Copy out every one of the entries below word for word, leaving out the pictures.

[Chart-based quiz items]
---
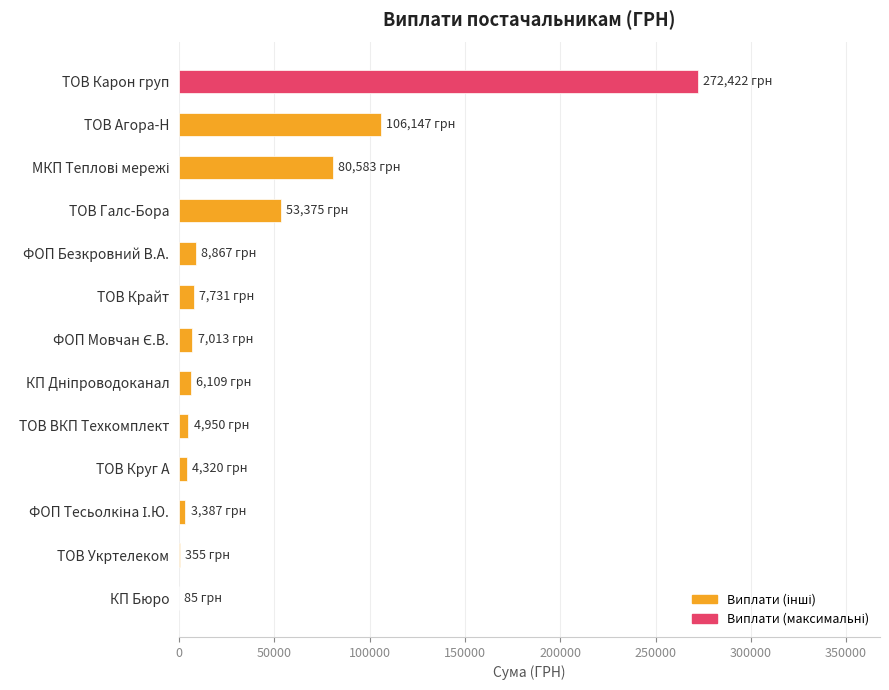

The chart shows a value of 619.4 at ТОВ Укртелеком. True or false?

False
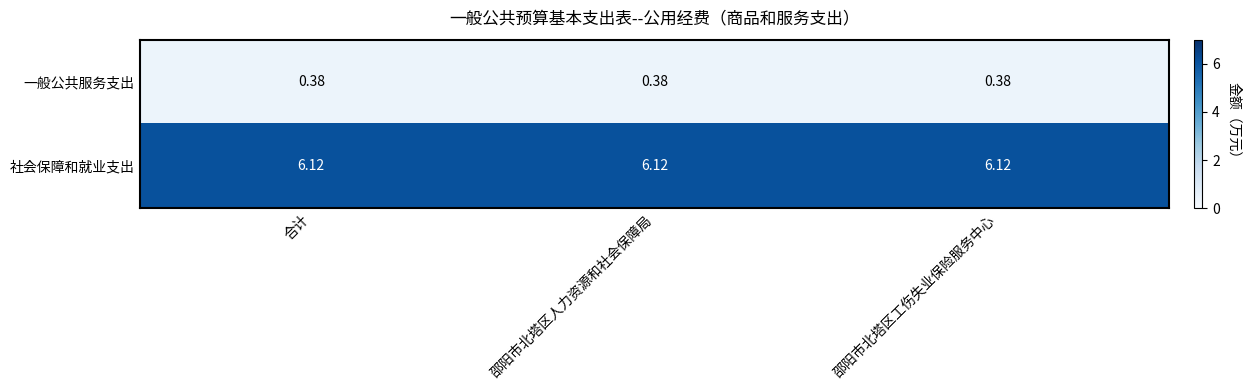

List the series in order of their peak value, lowest first.

一般公共服务支出, 社会保障和就业支出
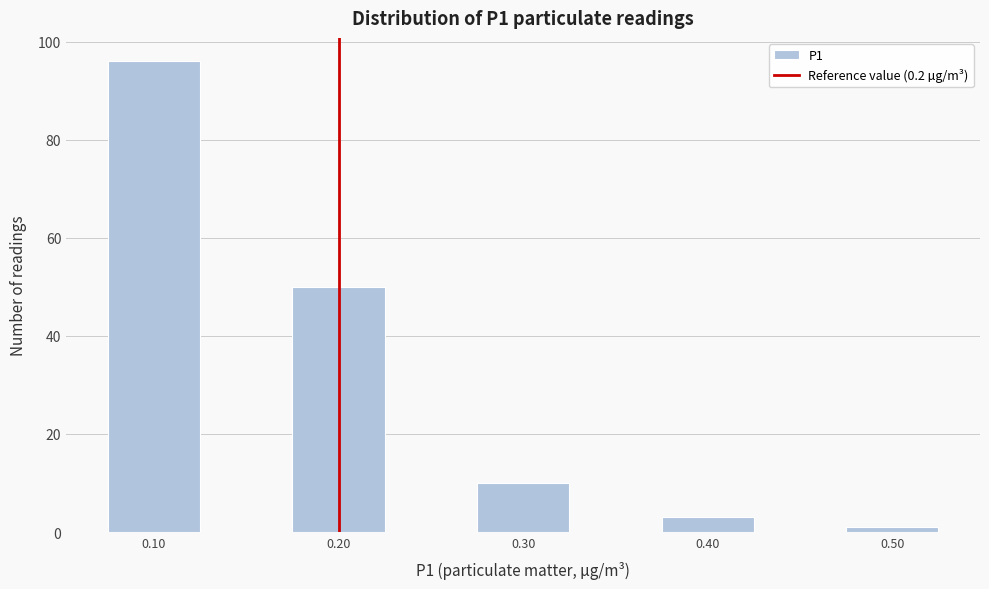

Which range on the x-axis has the tallest bar?

0.075 to 0.125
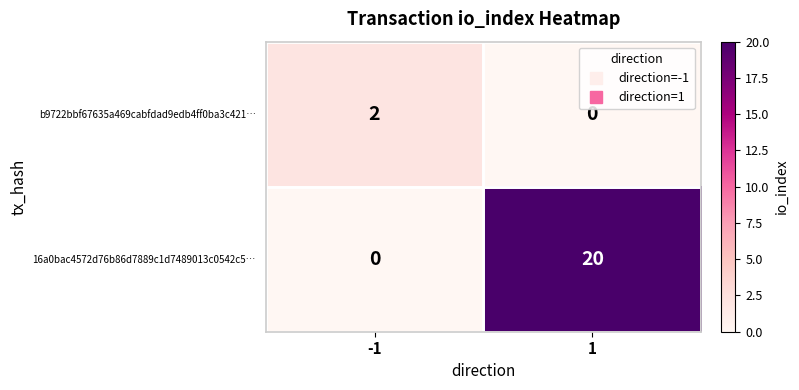

True or false: b9722bbf67635a469cabfdad9edb4ff0ba3c421… has a value of 2 at -1.

True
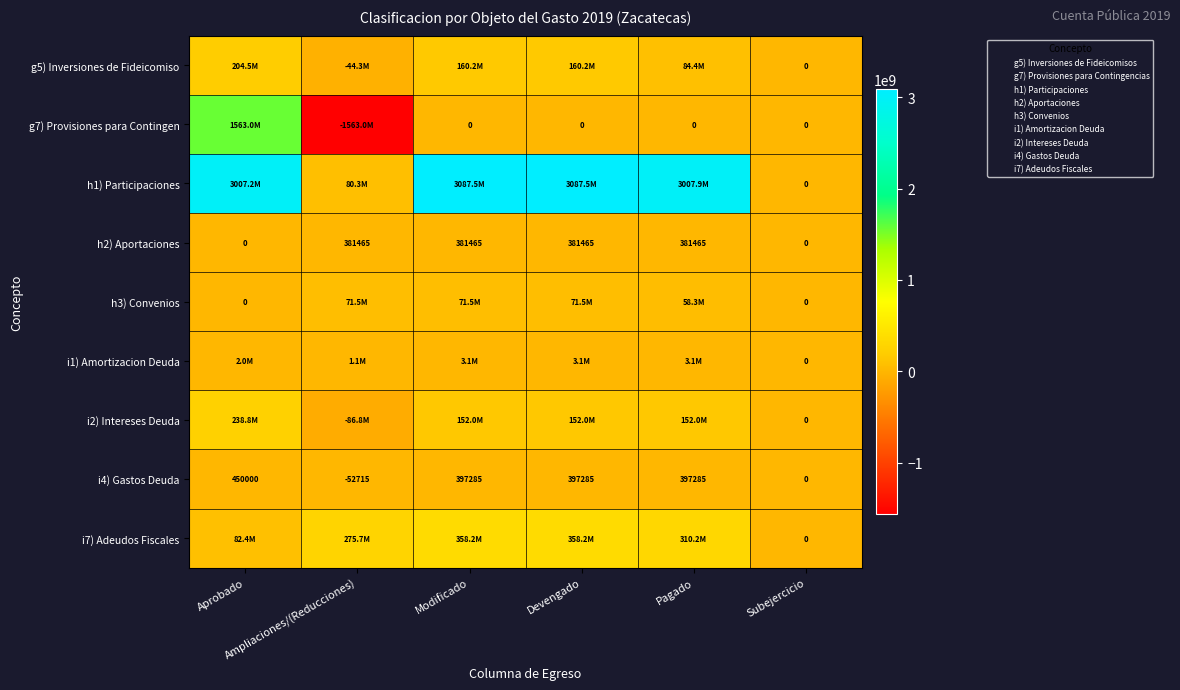

How many values in the g5) Inversiones de Fideicomiso series are below 160235599?

3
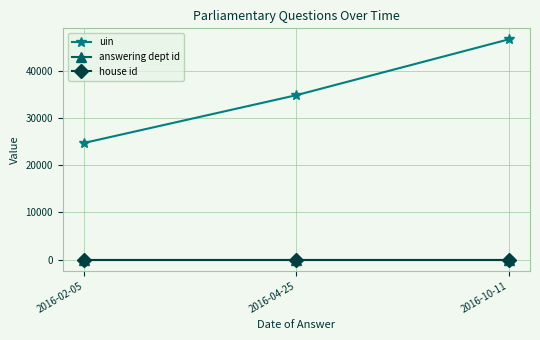

What is the total value across all series at 2016-02-05?

24730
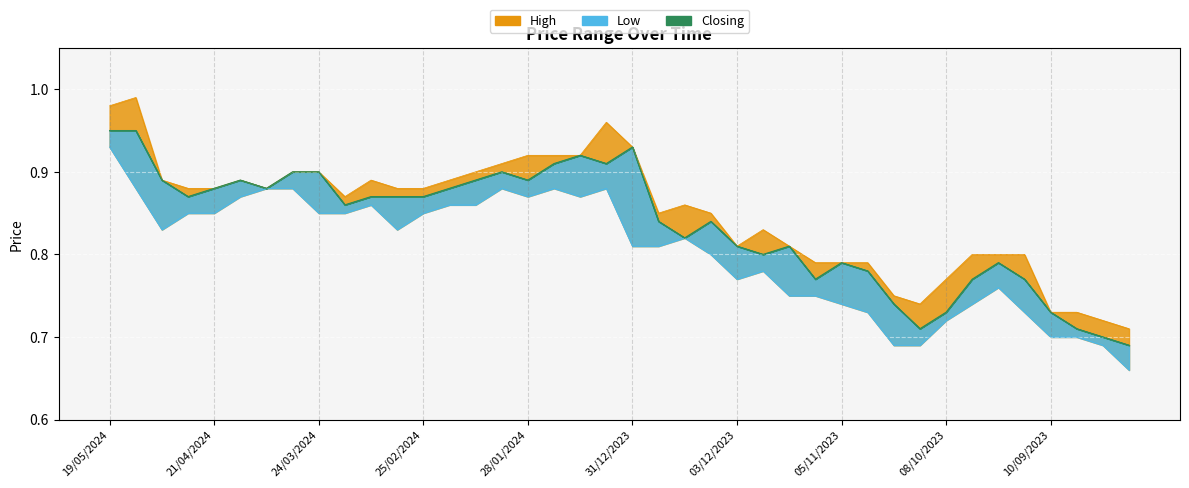

What position from the left is 15/10/2023?

32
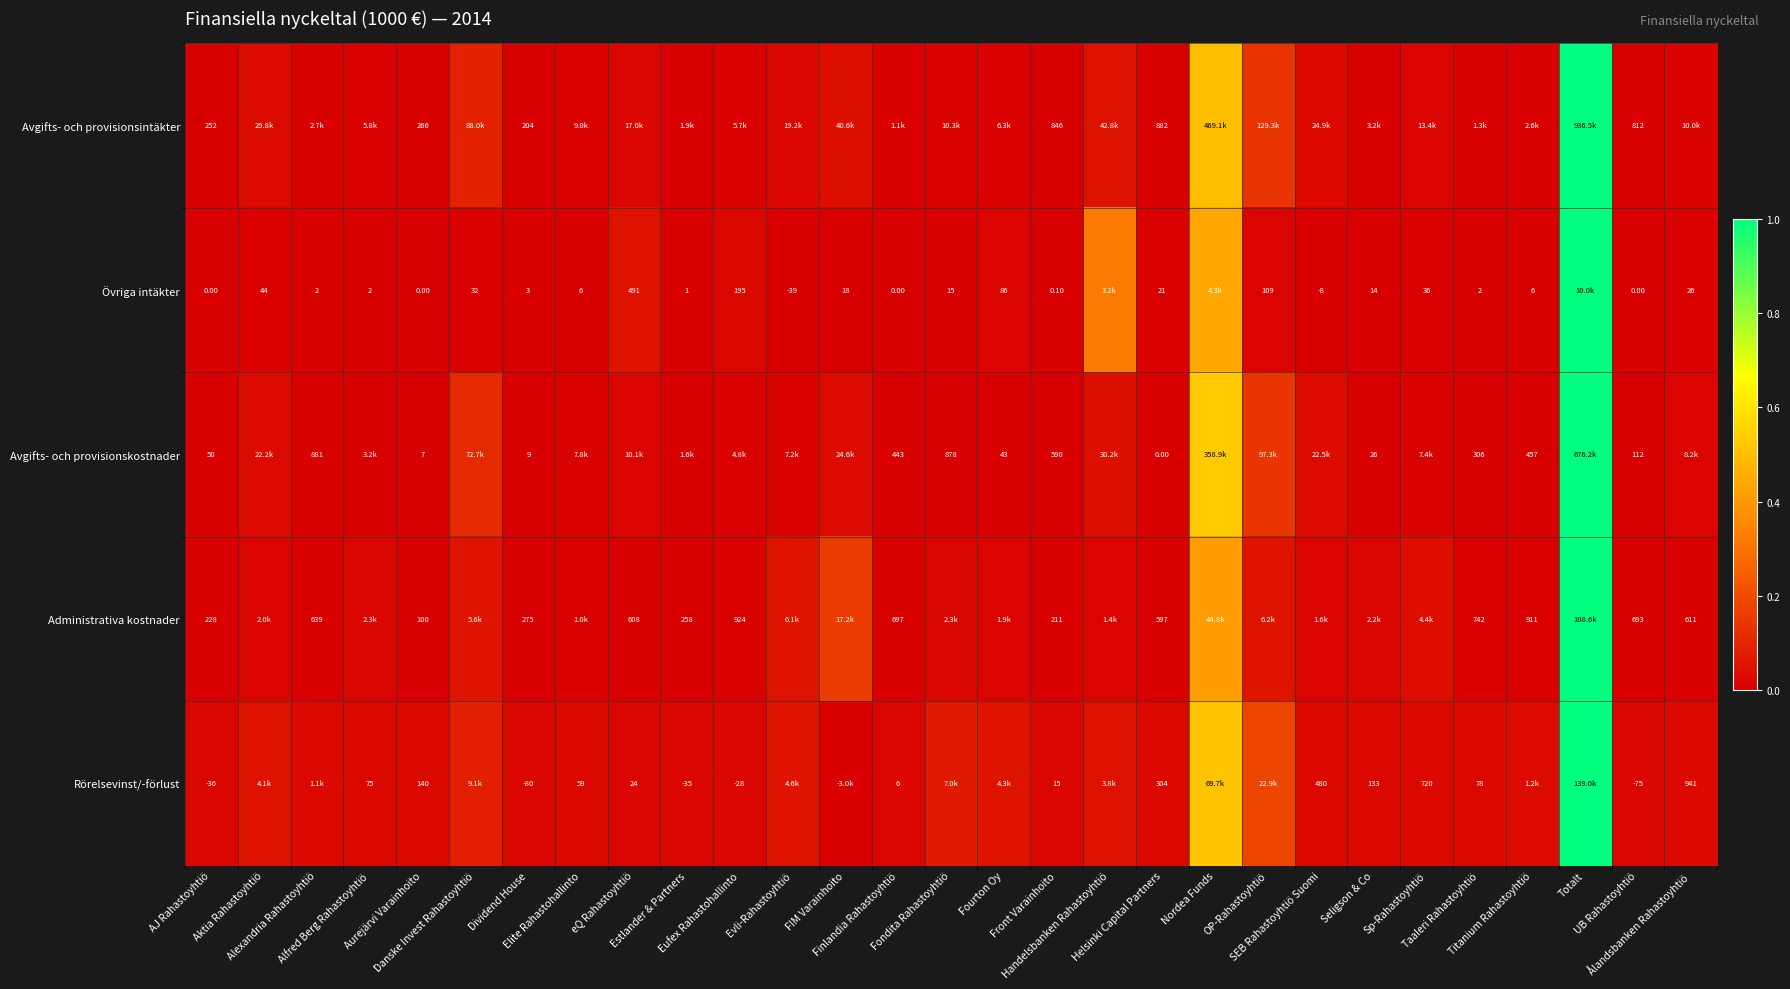

At which category is the sum across all series the highest?

Totalt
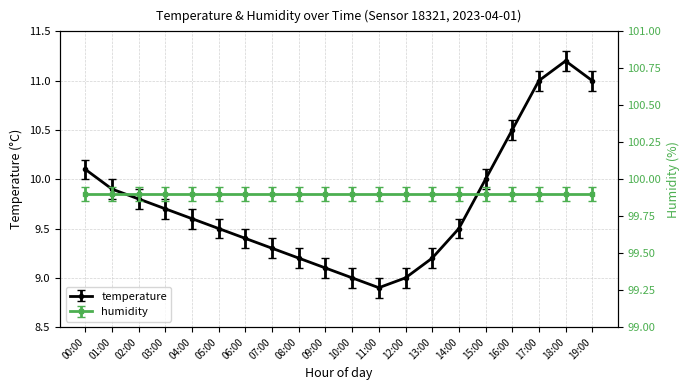

What is the ratio of the value at 09:00 to the value at 05:00?

1.0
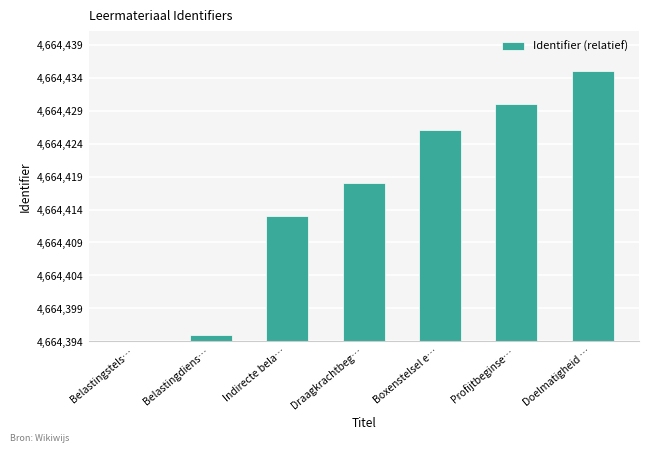

Reading right to left, extract all data points from this chart.

41	36	32	24	19	1	0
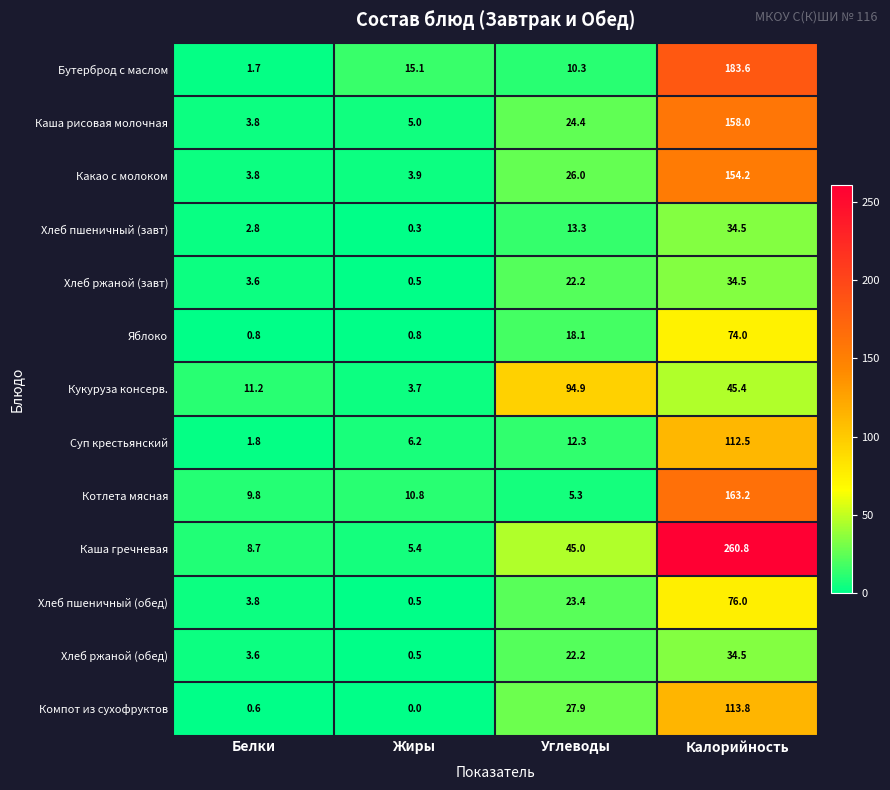

At which label does Котлета мясная reach its peak?

Калорийность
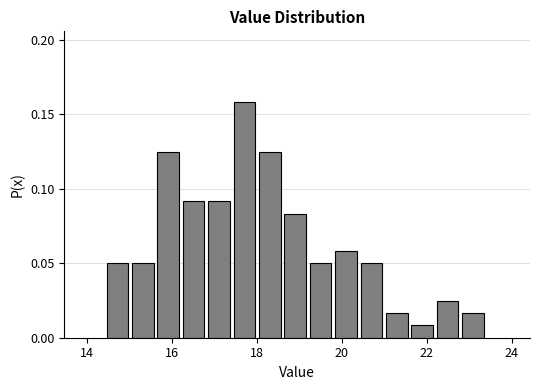

Around what value on the x-axis is the tallest bar? Give the approximate position of its centre, as read against the axis.

17.8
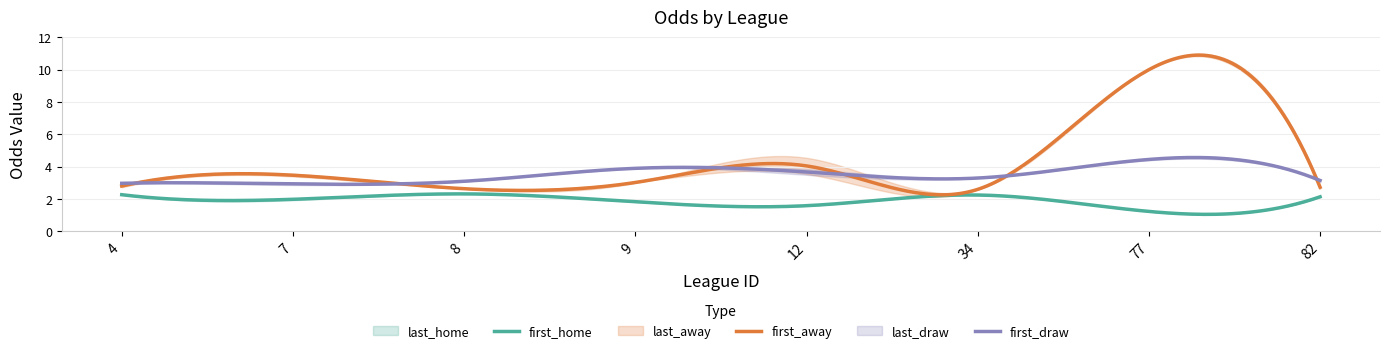

At which category is the sum across all series the highest?

77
---
▸ SOLUTION:
The chart shows a value of 619.4 at ТОВ Укртелеком. True or false?

False

List the series in order of their peak value, lowest first.

一般公共服务支出, 社会保障和就业支出

Which range on the x-axis has the tallest bar?

0.075 to 0.125

True or false: b9722bbf67635a469cabfdad9edb4ff0ba3c421… has a value of 2 at -1.

True

How many values in the g5) Inversiones de Fideicomiso series are below 160235599?

3

What is the total value across all series at 2016-02-05?

24730

What position from the left is 15/10/2023?

32

At which category is the sum across all series the highest?

Totalt

What is the ratio of the value at 09:00 to the value at 05:00?

1.0

Reading right to left, extract all data points from this chart.

41	36	32	24	19	1	0

At which label does Котлета мясная reach its peak?

Калорийность

Around what value on the x-axis is the tallest bar? Give the approximate position of its centre, as read against the axis.

17.8

At which category is the sum across all series the highest?

77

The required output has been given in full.